Je développe un produit innovant, je vais donc fièrement voir l’Etat pour obtenir des aides. Après tout, la France est connue pour soutenir l’innovation, cette solution miracle permettant d’améliorer la compétitivité de notre pays. Et là j’apprends que comme je n’ai pas déposé de brevet, ce que je fais n’est pas innovant. Je ne perds pas espoir et me tourne vers les organismes aidant l’innovation sociale, cette nouvelle forme d’innovation qui donne du sens à l’entreprise, face aux dérives de la finance. Et là j’apprends que comme je ne suis pas une association, et que je compte me verser un salaire raisonnable après des mois de disette, je ne suis pas considéré comme social. Résigné, je décide de me tourner vers les investisseurs privés, ces Angels qui permettent aux jeunes start-up de décoller… Seul hic: il semblerait que je ne les intéresse pas, car je ne projette pas de faire 10 millions de chiffre d’affaires à 5 ans. Le social, ça ne paye pas assez paraît-il.

Tous les matins, je me lève en me disant que même si le parcours s’annonce semé d’embûches, je vais quand même mettre mes tripes dans ce que je fais, car c’est ce que j’aime et ce qui donne du sens à ma vie. Papa, Maman, être entrepreneur, c’est cela : faire de sa passion un métier, tout en sachant que chaque jour il faudra gagner à la sueur de son front le droit de continuer le lendemain…

 

Edit : cet article n’est pas à prendre au pied de la lettre. Je n’ai jamais été aussi heureux que maintenant. J’ai fait de ma passion mon métier, et ma famille me soutient à 100% dans cette voie. Je voulais simplement mettre en avant que notre travail n’est pas si simple, et que les obstacles sont nombreux et méconnus.

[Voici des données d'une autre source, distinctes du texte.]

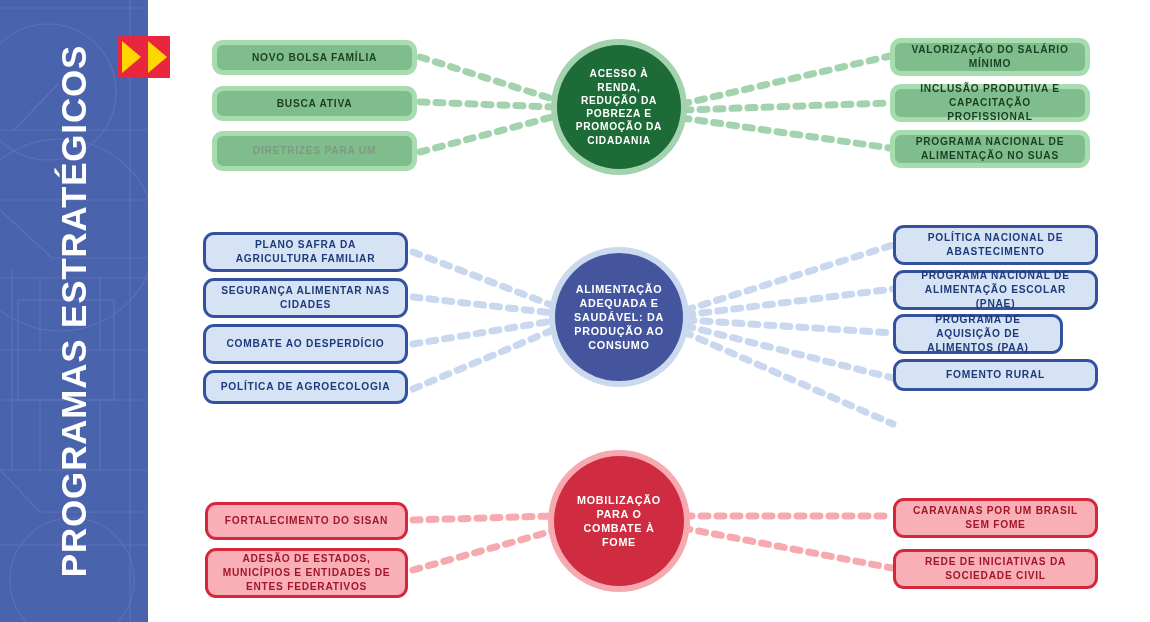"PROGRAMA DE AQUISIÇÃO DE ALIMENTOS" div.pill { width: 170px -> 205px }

8 réponses à “Papa, Maman, tous les matins je me lève…”

  1. Papa dit :

    Je suis un fier papa. Admiratif et fier de son fils. Accroche-toi.

  2. Siebmanb dit :

    Merci Papa 🙂 Et merci à vous de m’aider !

  3. Damien dit :

    Superbe article Bastien !

    C’est vrai que les gens n’entendent que les Facebook qui rachète les Instagram pour 1 milliard, les levées de fonds de x millions …. Mais créer, développer et mener à bien son projet est autrement plus difficile que d’être derrière un simple écran d’ordinateur. Une start-up, c’est un business, une entreprise, autrement dit il faut savoir jongler avec ses capacités techniques mais aussi passer énormément de temps sur l’administratif, la comptabilité, le relationnel pour trouver différents acteurs intéréssés par notre projet …

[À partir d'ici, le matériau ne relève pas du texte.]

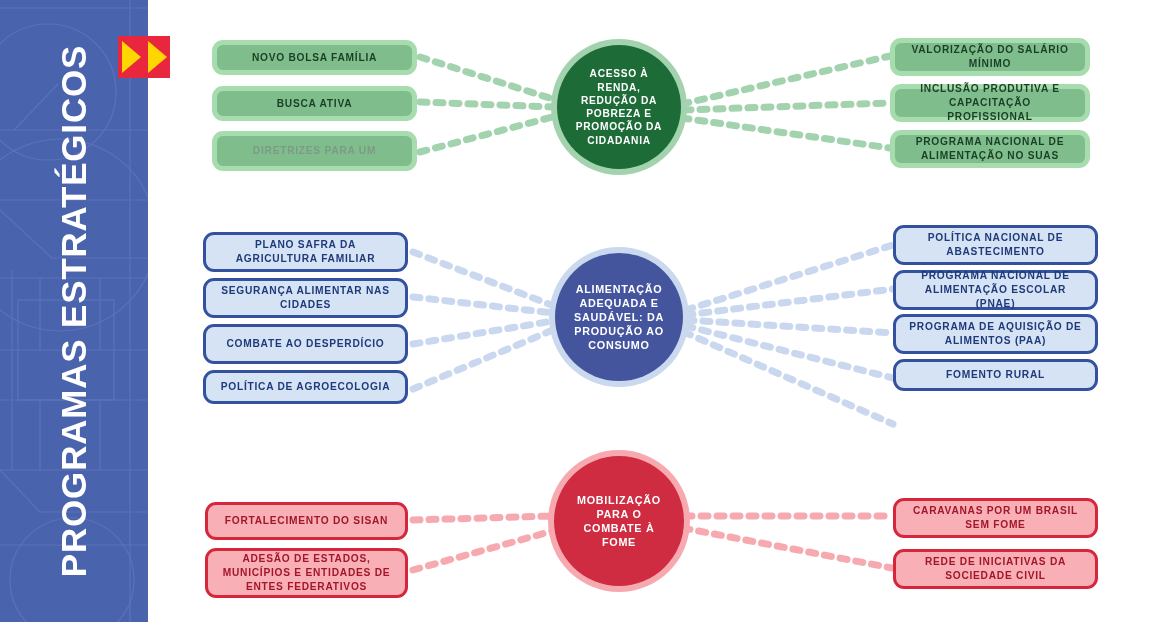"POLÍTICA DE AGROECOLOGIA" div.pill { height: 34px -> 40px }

    Mais sincèrement, quand je vois comme vous vous démenez, j’ai confiance en ton projet.

    Longue vie pour Butterfly Effect !!!

  4. Siebmanb dit :

    Merci Damien 🙂

  5. M'man dit :

    Bravo pour cet article et pour tout ce que tu fais. Je t’admire. Je t’aime. Bon courage pour la suite. Plein de bisous.

  6. Siebmanb dit :

    Merci pour le soutien, on travaille dur pour réussir et vous rendre fiers 😉

  7. LIBERSA Catherine dit :

    Je suis la maman de l’autre Bastien de Butterfly Effect, également très fière de mon fils et du travail que vous faites tous les 3. Bravo pour votre démarche, très professionnelle, qui révèle déjà une belle maturité.
    Et surtout, restez unis, c’est votre force !!!